Objectif massification et consolidation des travaux avec le métier
Planifié dans le plan de transformation de Carrefour, cet alignement est le bienvenu. La direction des achats ne cache d’ailleurs pas son envie d’identifier les acteurs globaux avec lesquels coopérer, afin de massifier davantage ses opérations. « Nous menons un travail d’ampleur pour aligner notre stratégie e-commerce, marketing et sur le plan de la communication au global. Il en va de même pour les Achats », confirme Jihane Nejma. Pour le reste, la tendance haussière a raffermi le rapport avec la direction marketing. Les habitudes dont elle est imprégnée se font de moins en moins ressentir. « Nous menons un travail classique, suivant la définition du besoin, l’anticipation et la rédaction d’un cahier des charges. Lorsqu’une prestation n’a pas été challengée depuis un certain temps, nous rappelons qu’il existe d’autres acteurs. Et la direction marketing l’accepte ; le métier est ouvert d’autant plus dans le contexte inflationniste actuel », salue Jihane Nejma.
La direction des achats organise à titre d’illustration des séances de rencontre avec des agences, sous forme d’un concours de créativité. Partant du brief réalisé conjointement par les Achats et le Marketing, les agences livrent un pitch de quelques minutes. « Nous leur demandons de répondre à nos problématiques. Elles nous présentent leurs idées et nous sélectionnons de concert avec la direction marketing les agences les plus créatives, au meilleur rapport qualité-prix », narre Jihane Nejma. Après avoir coordonné la manœuvre conformément aux process, procédures et protocoles, la direction des achats s’attache de son côté à obtenir des économies pour permettre à la direction marketing de les réinvestir sur de potentielles nouvelles campagnes.
Nous sommes très exigeants sur la qualité de l’agence et la séniorité des profils qui nous sont proposés.
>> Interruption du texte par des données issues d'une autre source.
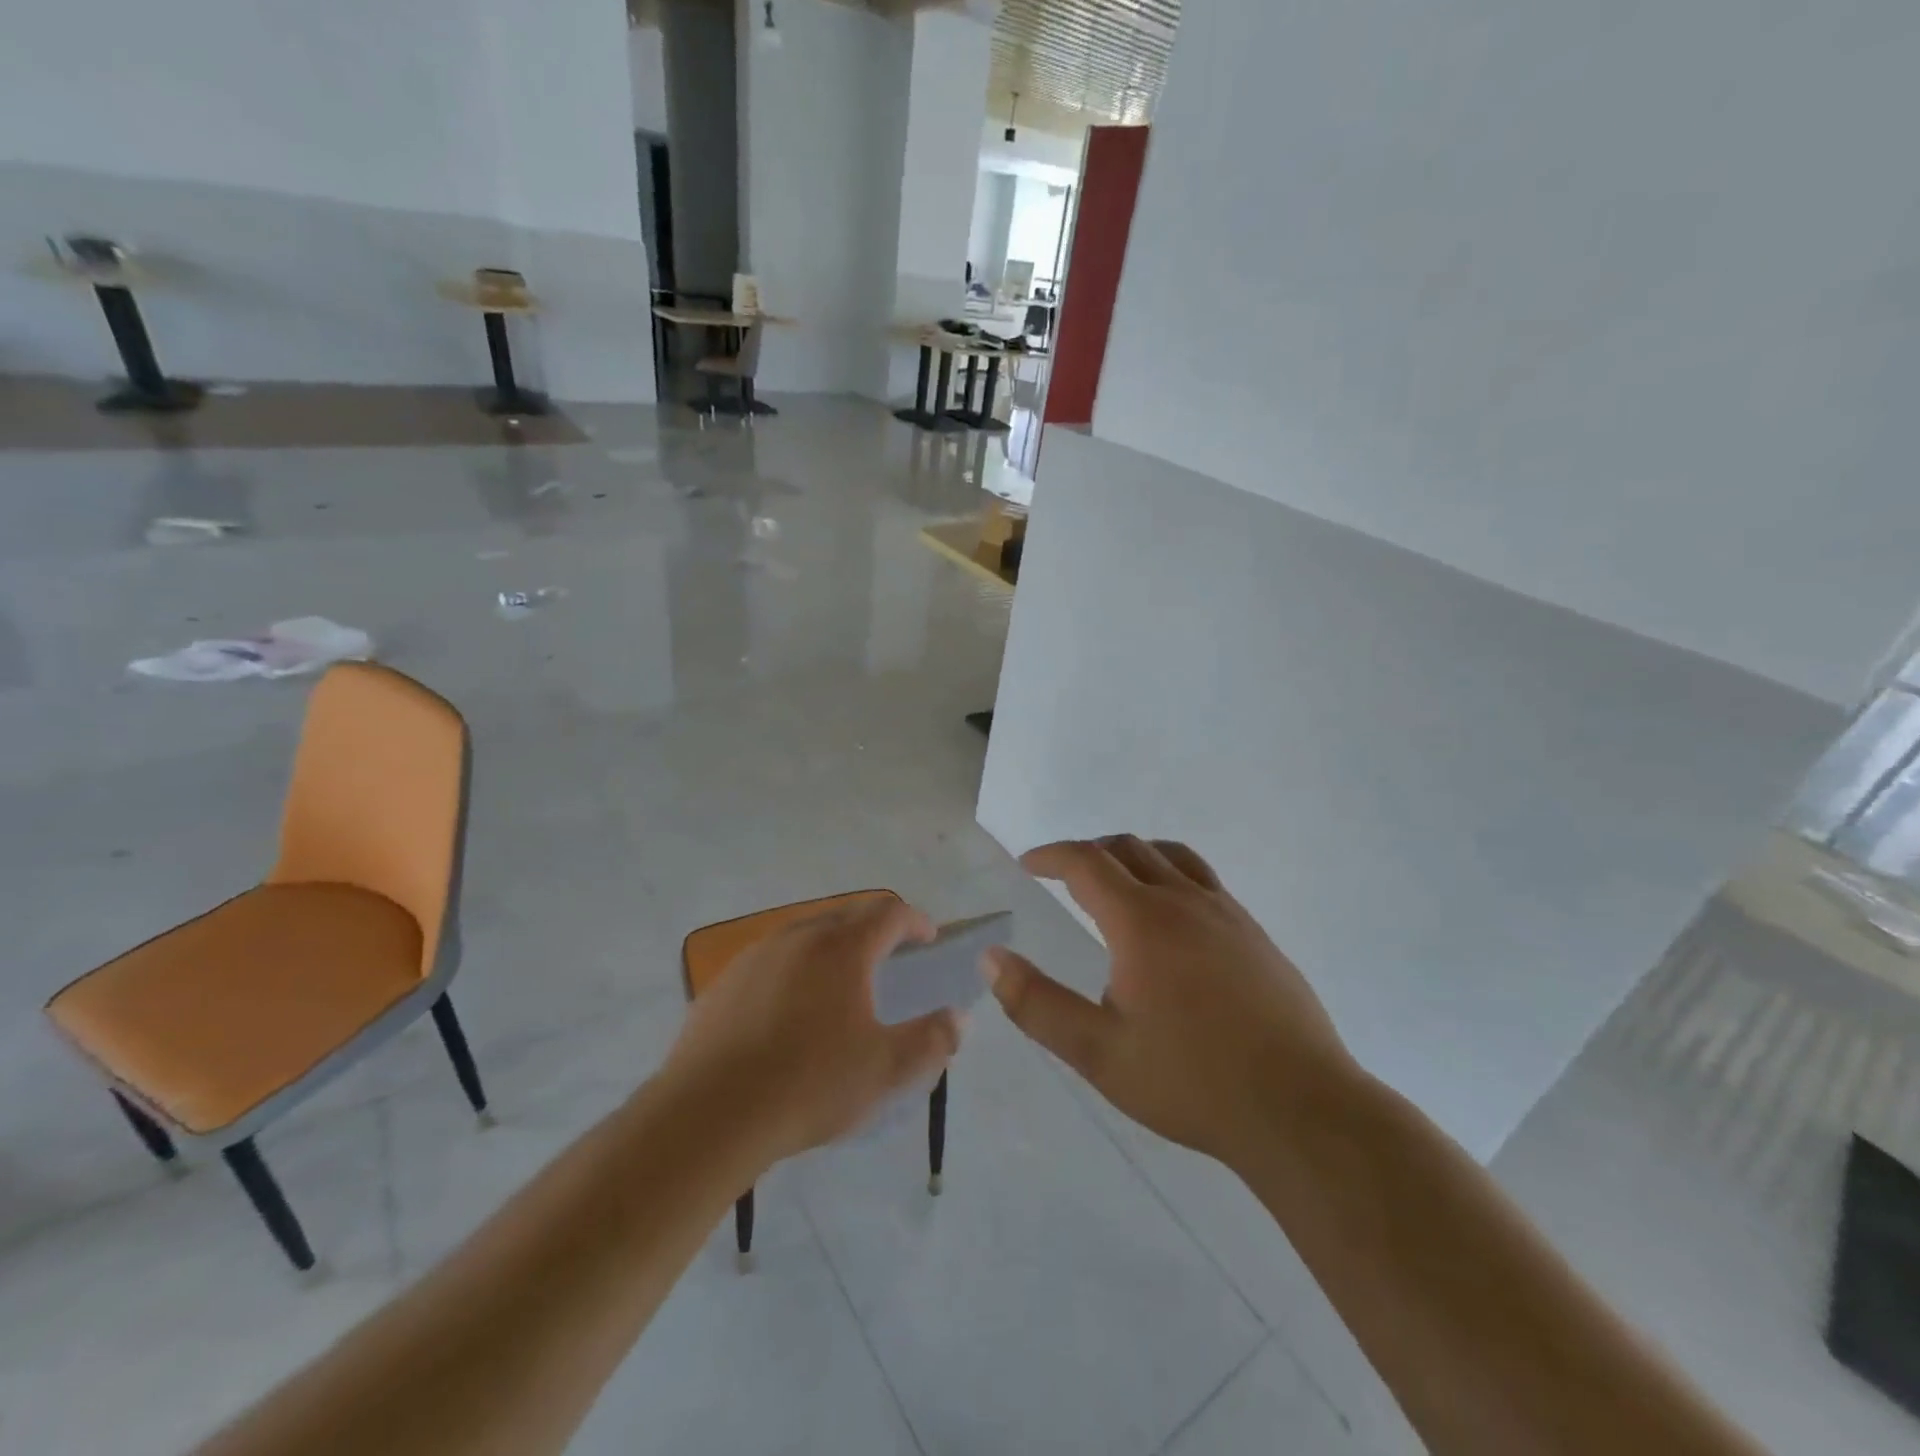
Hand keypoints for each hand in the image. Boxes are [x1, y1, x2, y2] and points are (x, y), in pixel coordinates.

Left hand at [663, 896, 962, 1165]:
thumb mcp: (886, 1070)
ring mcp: (756, 956)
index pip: (889, 913)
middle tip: (890, 960)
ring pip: (805, 936)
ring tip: (840, 986)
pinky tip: (788, 1013)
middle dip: (875, 931)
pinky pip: (771, 962)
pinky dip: (793, 971)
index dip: (915, 921)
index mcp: (843, 948)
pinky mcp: (724, 982)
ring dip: (832, 949)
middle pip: (846, 917)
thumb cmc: (809, 1085)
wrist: (709, 1114)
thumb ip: (931, 1040)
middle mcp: (799, 937)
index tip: (928, 939)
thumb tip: (957, 1018)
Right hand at [987, 836, 1354, 1165]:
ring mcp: (1228, 914)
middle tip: (1062, 875)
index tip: (1029, 865)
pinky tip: (1171, 920)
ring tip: (1114, 882)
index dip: (1051, 855)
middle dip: (1088, 852)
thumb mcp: (1099, 1053)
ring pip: (1171, 857)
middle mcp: (1185, 901)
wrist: (1301, 1110)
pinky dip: (1170, 876)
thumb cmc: (1192, 1081)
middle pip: (1128, 848)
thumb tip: (992, 959)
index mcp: (1143, 921)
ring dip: (1132, 856)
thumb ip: (1038, 1004)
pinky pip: (1204, 881)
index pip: (1087, 862)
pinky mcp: (1256, 935)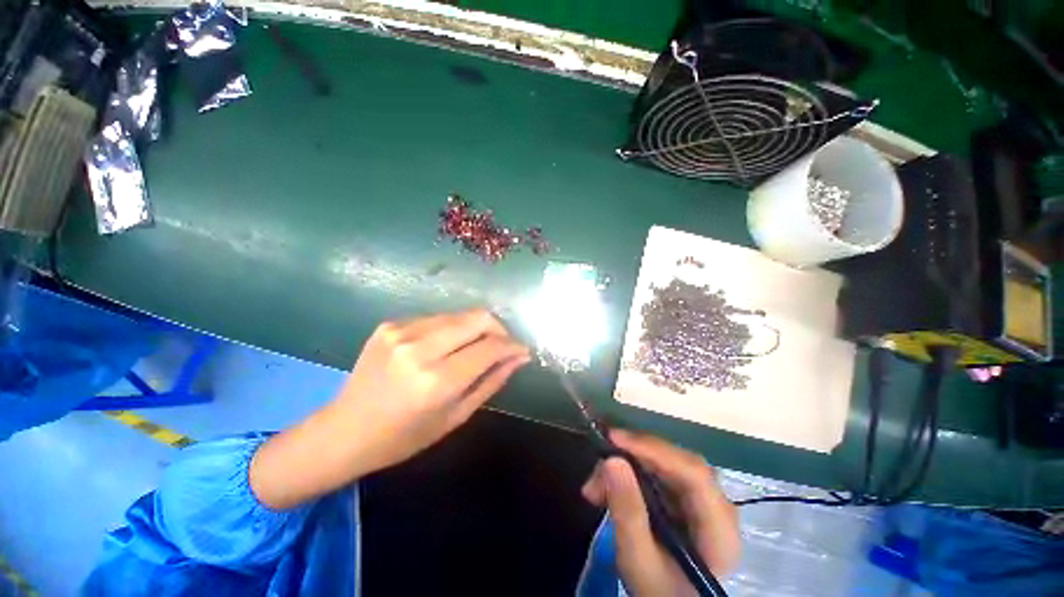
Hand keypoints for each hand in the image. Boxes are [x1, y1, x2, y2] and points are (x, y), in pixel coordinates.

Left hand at [333, 309, 529, 471]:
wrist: (344, 430)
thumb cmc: (405, 436)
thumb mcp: (456, 416)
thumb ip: (492, 381)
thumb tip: (519, 358)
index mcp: (437, 380)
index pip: (490, 347)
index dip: (513, 346)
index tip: (522, 351)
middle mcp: (419, 348)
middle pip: (478, 317)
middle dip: (499, 329)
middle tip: (502, 345)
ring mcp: (401, 331)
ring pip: (460, 314)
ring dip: (476, 328)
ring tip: (476, 347)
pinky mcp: (390, 324)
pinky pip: (437, 318)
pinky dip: (452, 329)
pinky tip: (446, 346)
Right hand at [582, 430, 739, 595]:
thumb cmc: (659, 590)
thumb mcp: (638, 560)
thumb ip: (627, 512)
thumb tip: (611, 460)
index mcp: (719, 528)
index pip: (693, 474)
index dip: (654, 449)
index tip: (614, 439)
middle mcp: (717, 505)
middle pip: (677, 462)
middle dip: (633, 456)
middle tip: (598, 464)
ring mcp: (701, 498)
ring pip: (663, 462)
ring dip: (626, 464)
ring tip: (595, 485)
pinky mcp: (684, 496)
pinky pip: (656, 471)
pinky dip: (629, 473)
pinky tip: (608, 486)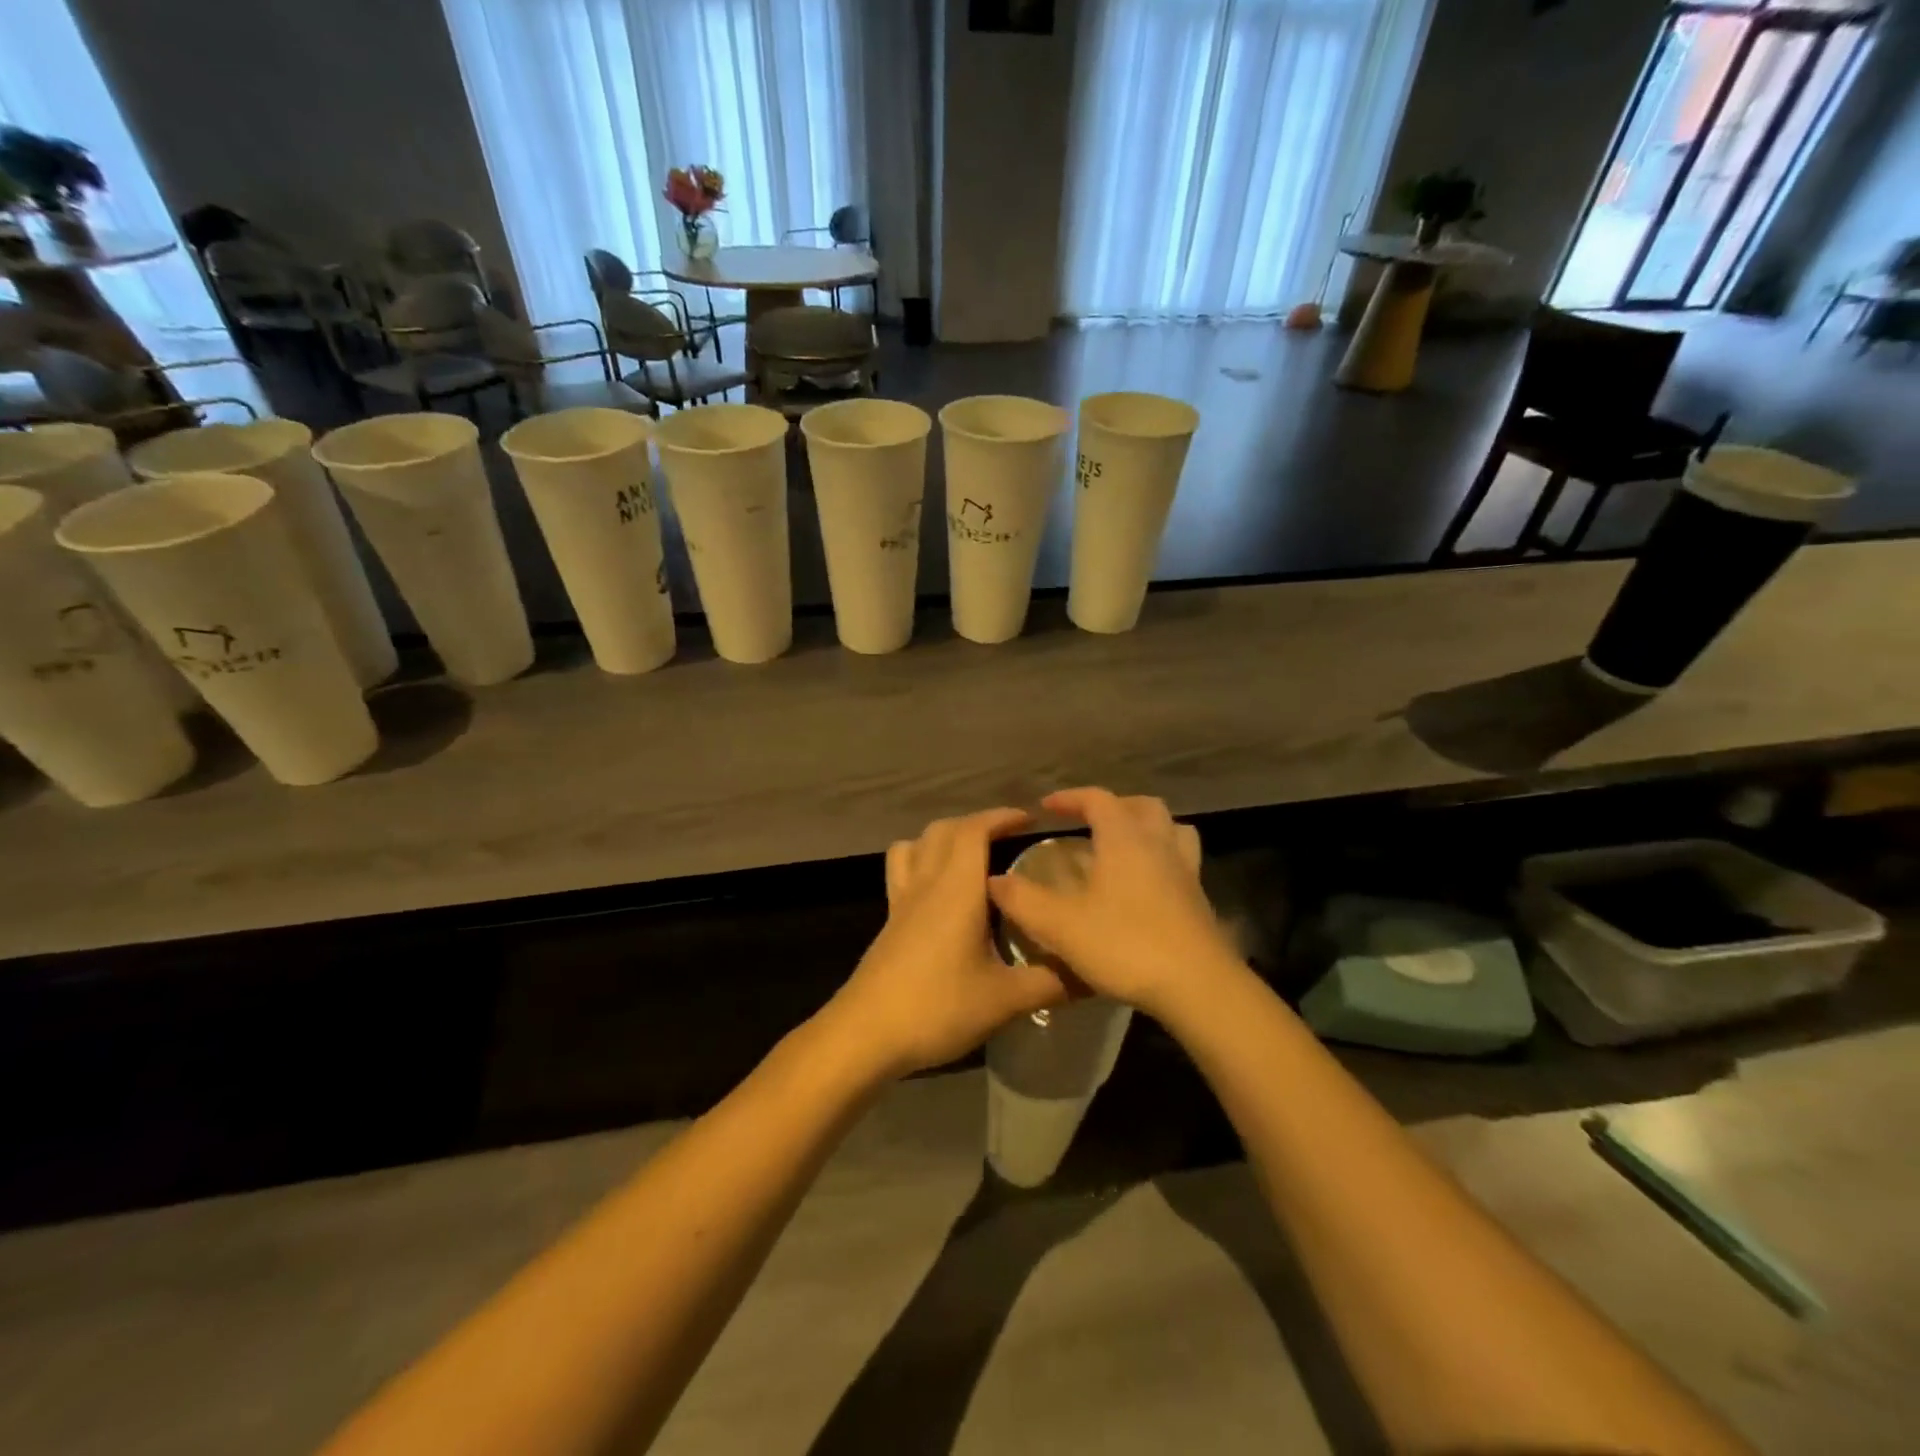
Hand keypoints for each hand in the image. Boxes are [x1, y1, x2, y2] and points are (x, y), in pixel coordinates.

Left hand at [820, 808, 1067, 1079]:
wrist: (867, 1034)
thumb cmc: (938, 1007)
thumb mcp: (1006, 1000)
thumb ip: (1052, 982)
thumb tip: (1095, 973)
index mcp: (956, 888)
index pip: (974, 830)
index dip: (1002, 817)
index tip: (1031, 821)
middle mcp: (926, 883)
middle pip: (944, 830)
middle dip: (978, 823)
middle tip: (1009, 838)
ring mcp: (902, 901)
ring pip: (916, 845)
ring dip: (944, 837)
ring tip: (971, 855)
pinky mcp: (889, 921)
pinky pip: (902, 870)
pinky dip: (921, 860)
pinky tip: (940, 892)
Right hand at [987, 788, 1241, 1020]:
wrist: (1198, 985)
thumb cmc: (1126, 945)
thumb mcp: (1061, 926)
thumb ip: (1023, 900)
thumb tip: (994, 880)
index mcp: (1124, 839)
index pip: (1097, 799)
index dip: (1070, 798)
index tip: (1046, 807)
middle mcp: (1158, 844)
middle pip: (1142, 805)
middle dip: (1112, 806)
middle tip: (1088, 822)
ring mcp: (1185, 870)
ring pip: (1171, 828)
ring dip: (1146, 827)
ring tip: (1124, 845)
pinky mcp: (1199, 898)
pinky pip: (1182, 860)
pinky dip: (1162, 858)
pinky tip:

C’est aussi cela qui peut garantir la réussite d’une campagne et son exécution
« Notre valeur ajoutée demeure dans notre capacité à garantir des coûts et des résultats, sans oublier l’accompagnement du fournisseur et de notre business partner. Nous sommes très exigeants sur la qualité de l’agence et la séniorité des profils qui nous sont proposés. C’est aussi cela qui peut garantir la réussite d’une campagne et son exécution en amont », assure Jihane Nejma.
Pour certifier la réussite d’une campagne, la direction marketing s’appuie sur le ROI. La direction des achats, elle, se fonde sur ses propres métriques, qui permettent de connaître l’impact du plan média. L’une d’elle représente le coût d’une insertion média dans une campagne publicitaire divisé par l’indice de pression de ladite campagne sur une cible déterminée. « Le métier a totalement la main sur le ROI et fait des reportings régulier à ce sujet. Nous concernant, nous nous appuyons sur ces mêmes reportings et sur les cabinets d’audit des compétitivités des coûts, comme le coût GRP sur les campagnes offline », déroule pour conclure Jihane Nejma.